The Consequences of Currency Devaluation

Article Summary: This article will take an in-depth look into the primary consequence of Currency devaluation policies: Inflation. Moderate inflation is generally considered to be a good thing, but too much inflation can be difficult to contain and become a catastrophic force to an economy.

I still remember the first day of Microeconomics 101, being flummoxed by the prospect of inflation being a ‘good’ thing. After all, if prices are increasing – that means you can buy less stuff with the same amount of money, right? This surely sounded like a destructive force to me.
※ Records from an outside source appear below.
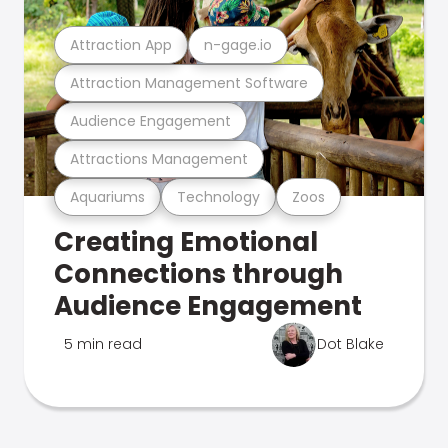
Attraction App
n-gage.io
Attraction Management Software
Audience Engagement
Attractions Management
Aquariums
Technology
Zoos
Creating Emotional
Connections through
Audience Engagement
5 min read
Dot Blake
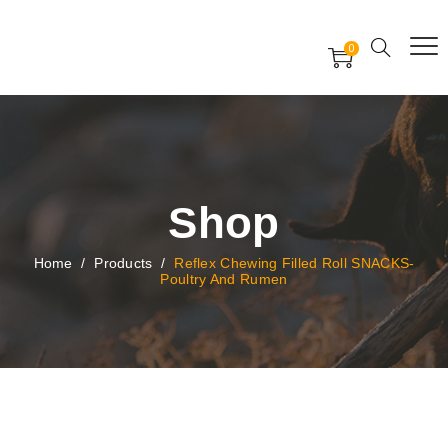
Free Worldwide Delivery
Free Gift Voucher
0
24x7 support assistance
Shop
Home
/
Products
/
Reflex Chewing Filled Roll SNACKS-
Poultry And Rumen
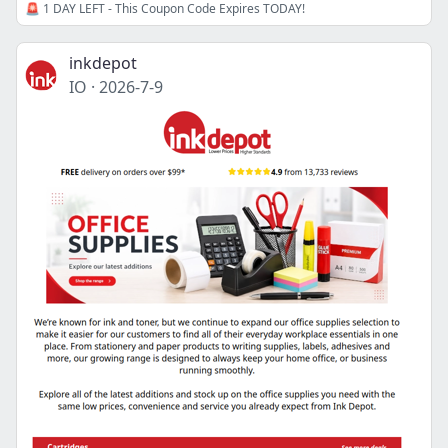
🚨 1 DAY LEFT - This Coupon Code Expires TODAY!
inkdepot
IO
·
2026-7-9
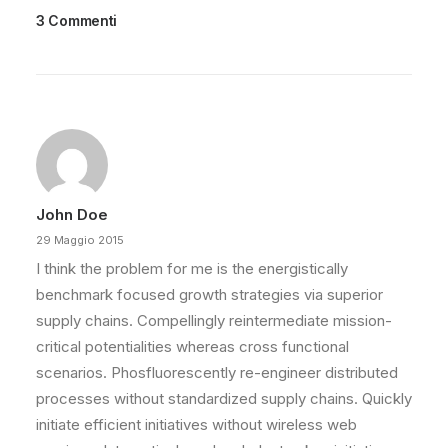
3 Commenti
John Doe
29 Maggio 2015
I think the problem for me is the energistically
benchmark focused growth strategies via superior
supply chains. Compellingly reintermediate mission-
critical potentialities whereas cross functional
scenarios. Phosfluorescently re-engineer distributed
processes without standardized supply chains. Quickly
initiate efficient initiatives without wireless web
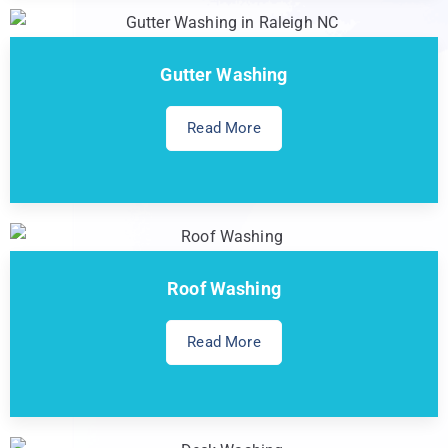
Gutter Washing
Read More
Roof Washing
Read More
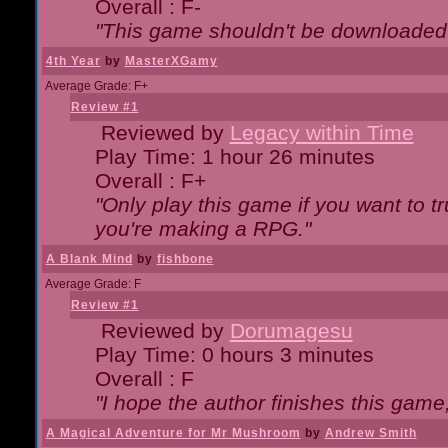
Overall : F-
"This game shouldn't be downloaded
4th Year
by
MasterXGamy
Average Grade: F+
Review #1
Reviewed by
Legacy within Time
Play Time: 1 hour 26 minutes
Overall : F+
"Only play this game if you want to 
you're making a RPG."
A Blank Mind
by
fishbone
Average Grade: F
Review #1
Reviewed by
Dorumagesu
Play Time: 0 hours 3 minutes
Overall : F
"I hope the author finishes this game
A Magical Adventure for Mr Mushroom
by
Andrew Smith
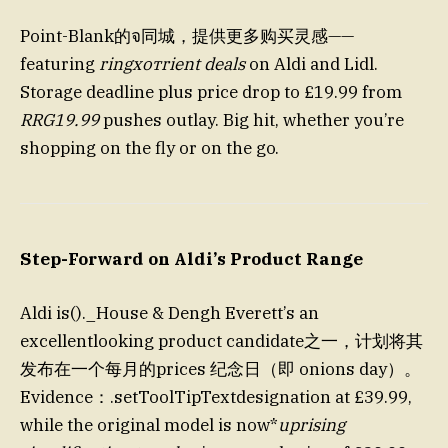
Point-Blank的จ同城，提供更多购买灵感——
featuring
ringхотrient deals
on Aldi and Lidl.
Storage deadline plus price drop to £19.99 from
RRG19.99
pushes outlay. Big hit, whether you’re
shopping on the fly or on the go.
Step-Forward on Aldi’s Product Range
Aldi is()._House & Dengh Everett’s an
excellentlooking product candidate之一，计划将其
发布在一个每月的prices 纪念日（即 onions day）。
Evidence：.setToolTipTextdesignation at £39.99,
while the original model is now*
uprising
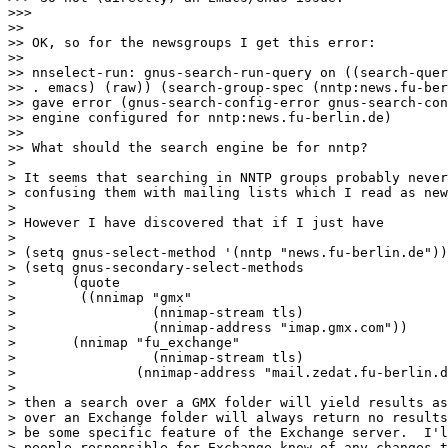
>>>

>>

>> OK, so for the newsgroups I get this error:

>>

>> nnselect-run: gnus-search-run-query on ((search-quer
>> . emacs) (raw)) (search-group-spec (nntp:news.fu-ber
>> gave error (gnus-search-config-error gnus-search-con
>> engine configured for nntp:news.fu-berlin.de)

>>

>> What should the search engine be for nntp?

>

> It seems that searching in NNTP groups probably never
> confusing them with mailing lists which I read as new
>

> However I have discovered that if I just have

>

> (setq gnus-select-method '(nntp "news.fu-berlin.de"))

> (setq gnus-secondary-select-methods

>       (quote

>        ((nnimap "gmx"

>                 (nnimap-stream tls)

>                 (nnimap-address "imap.gmx.com"))

> 	(nnimap "fu_exchange"

>                 (nnimap-stream tls)

> 		(nnimap-address "mail.zedat.fu-berlin.de")))))

>

> then a search over a GMX folder will yield results as
> over an Exchange folder will always return no results
> be some specific feature of the Exchange server.  I'l
> people responsible for Exchange know of any changes t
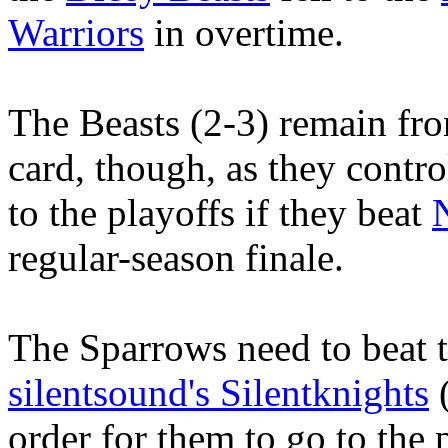
Warriors
in overtime.
The Beasts (2-3) remain fro
card, though, as they contro
to the playoffs if they beat
regular-season finale.
The Sparrows need to beat t
silentsound's Silentknights
(
order for them to go to the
It was only after that first class, in speaking with the professor that I learned about the important relationship between interest rates and inflation. The professor explained: “Inflation is like a byproduct of growth… as salaries increase and costs go up, companies have to charge higher prices for their goods. The higher prices on those goods could potentially scare customers away, so too much inflation can be a bad thing. When inflation looks to be getting too high, The Federal Reserve can increase interest rates to bring inflation back down.”

My professor continued, “inflation could be a good thing in moderation, as it is a sign and byproduct of growth in an economy.”

consequencesofcurrencydevalue_body_Picture_4.png, The Consequences of Currency Devaluation
consequencesofcurrencydevalue_body_Picture_4.png, The Consequences of Currency Devaluation

This stuck with me, the fact that we have a ‘sweet spot’ for inflation, and that too much or too little can wreak havoc on financial markets.

But to see what a destructive force inflation can be, it might help to look at an example of an economy that was absolutely ravaged by rising prices in the face of currency devaluation.

A Case Study of Inflation

The nation of Zimbabwe is a small country located in the southern portion of the African continent. The nation was under British Colonial rule until 1965, when a fight for independence began, and this came to fruition in 1979 with elections to be held the following year. In those elections, Robert Mugabe won in a landslide, and has taken on a primary role as a ‘leader’ of the country ever since.

Since then, the country has faced indomitable hardship. A ‘land reform’ program was initiated shortly after those elections, in which land was ‘redistributed.’ Given that the country was under British rule for nearly 70 years, there was a lot of land taken from farmers and given to Mugabe supporters in the ‘redistribution.’

Despite all of this – the economy grew, on average, more than 4% per year between 1980-1990. The next decade saw more growth, but this all changed in the year 2000.

Unhappy with the results of his ‘land reform’ program not redistributing arable farm land fast enough, which up to that point had been defined by a ‘willing-buyer, willing-seller’ rule, Robert Mugabe began to forcibly redistribute property in the year 2000. This is often called a ‘fast-track land reform’ program.